- **TASK BRIEF**
Rewrite the entries below with "surveyor" switched to "inspector" everywhere it occurs, keeping every other word as it is.

*-*-*

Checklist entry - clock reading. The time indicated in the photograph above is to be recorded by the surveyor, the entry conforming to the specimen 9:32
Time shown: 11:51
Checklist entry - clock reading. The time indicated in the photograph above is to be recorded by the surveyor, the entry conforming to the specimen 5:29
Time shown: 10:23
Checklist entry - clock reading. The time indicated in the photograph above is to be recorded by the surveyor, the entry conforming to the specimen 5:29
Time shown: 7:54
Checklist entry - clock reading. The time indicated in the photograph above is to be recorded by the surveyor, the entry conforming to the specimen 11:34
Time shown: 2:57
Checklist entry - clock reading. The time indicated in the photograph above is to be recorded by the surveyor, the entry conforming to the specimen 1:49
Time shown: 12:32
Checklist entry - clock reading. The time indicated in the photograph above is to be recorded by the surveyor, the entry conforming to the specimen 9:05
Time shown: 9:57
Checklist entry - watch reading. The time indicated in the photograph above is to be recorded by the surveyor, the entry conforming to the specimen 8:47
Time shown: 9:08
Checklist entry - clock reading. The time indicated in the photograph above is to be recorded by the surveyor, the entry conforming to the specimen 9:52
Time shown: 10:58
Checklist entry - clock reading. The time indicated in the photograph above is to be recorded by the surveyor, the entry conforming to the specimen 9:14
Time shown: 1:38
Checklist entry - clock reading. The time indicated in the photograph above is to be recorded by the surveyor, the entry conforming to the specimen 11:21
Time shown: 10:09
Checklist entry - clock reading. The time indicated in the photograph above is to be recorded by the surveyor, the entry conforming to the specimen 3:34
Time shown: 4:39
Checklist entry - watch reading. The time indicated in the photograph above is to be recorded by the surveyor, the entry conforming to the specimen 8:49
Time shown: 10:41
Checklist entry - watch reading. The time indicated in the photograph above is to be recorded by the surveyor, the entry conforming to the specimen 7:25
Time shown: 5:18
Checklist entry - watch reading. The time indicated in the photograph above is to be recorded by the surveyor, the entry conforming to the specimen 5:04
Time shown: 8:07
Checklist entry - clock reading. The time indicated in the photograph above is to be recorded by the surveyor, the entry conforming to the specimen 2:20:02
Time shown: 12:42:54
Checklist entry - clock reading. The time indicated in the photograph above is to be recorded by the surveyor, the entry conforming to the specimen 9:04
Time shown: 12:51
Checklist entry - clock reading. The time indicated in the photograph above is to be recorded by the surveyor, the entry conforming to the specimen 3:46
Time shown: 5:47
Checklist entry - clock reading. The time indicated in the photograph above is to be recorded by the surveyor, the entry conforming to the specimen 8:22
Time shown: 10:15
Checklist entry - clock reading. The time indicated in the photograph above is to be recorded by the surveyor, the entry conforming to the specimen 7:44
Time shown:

*-*-*

- **ANSWER IN FULL**
Checklist entry - clock reading. The time indicated in the photograph above is to be recorded by the inspector, the entry conforming to the specimen 9:32
Time shown: 11:51
Checklist entry - clock reading. The time indicated in the photograph above is to be recorded by the inspector, the entry conforming to the specimen 5:29
Time shown: 10:23
Checklist entry - clock reading. The time indicated in the photograph above is to be recorded by the inspector, the entry conforming to the specimen 5:29
Time shown: 7:54
Checklist entry - clock reading. The time indicated in the photograph above is to be recorded by the inspector, the entry conforming to the specimen 11:34
Time shown: 2:57
Checklist entry - clock reading. The time indicated in the photograph above is to be recorded by the inspector, the entry conforming to the specimen 1:49
Time shown: 12:32
Checklist entry - clock reading. The time indicated in the photograph above is to be recorded by the inspector, the entry conforming to the specimen 9:05
Time shown: 9:57
Checklist entry - watch reading. The time indicated in the photograph above is to be recorded by the inspector, the entry conforming to the specimen 8:47
Time shown: 9:08
Checklist entry - clock reading. The time indicated in the photograph above is to be recorded by the inspector, the entry conforming to the specimen 9:52
Time shown: 10:58
Checklist entry - clock reading. The time indicated in the photograph above is to be recorded by the inspector, the entry conforming to the specimen 9:14
Time shown: 1:38
Checklist entry - clock reading. The time indicated in the photograph above is to be recorded by the inspector, the entry conforming to the specimen 11:21
Time shown: 10:09
Checklist entry - clock reading. The time indicated in the photograph above is to be recorded by the inspector, the entry conforming to the specimen 3:34
Time shown: 4:39
Checklist entry - watch reading. The time indicated in the photograph above is to be recorded by the inspector, the entry conforming to the specimen 8:49
Time shown: 10:41
Checklist entry - watch reading. The time indicated in the photograph above is to be recorded by the inspector, the entry conforming to the specimen 7:25
Time shown: 5:18
Checklist entry - watch reading. The time indicated in the photograph above is to be recorded by the inspector, the entry conforming to the specimen 5:04
Time shown: 8:07
Checklist entry - clock reading. The time indicated in the photograph above is to be recorded by the inspector, the entry conforming to the specimen 2:20:02
Time shown: 12:42:54
Checklist entry - clock reading. The time indicated in the photograph above is to be recorded by the inspector, the entry conforming to the specimen 9:04
Time shown: 12:51
Checklist entry - clock reading. The time indicated in the photograph above is to be recorded by the inspector, the entry conforming to the specimen 3:46
Time shown: 5:47
Checklist entry - clock reading. The time indicated in the photograph above is to be recorded by the inspector, the entry conforming to the specimen 8:22
Time shown: 10:15
Checklist entry - clock reading. The time indicated in the photograph above is to be recorded by the inspector, the entry conforming to the specimen 7:44
Time shown:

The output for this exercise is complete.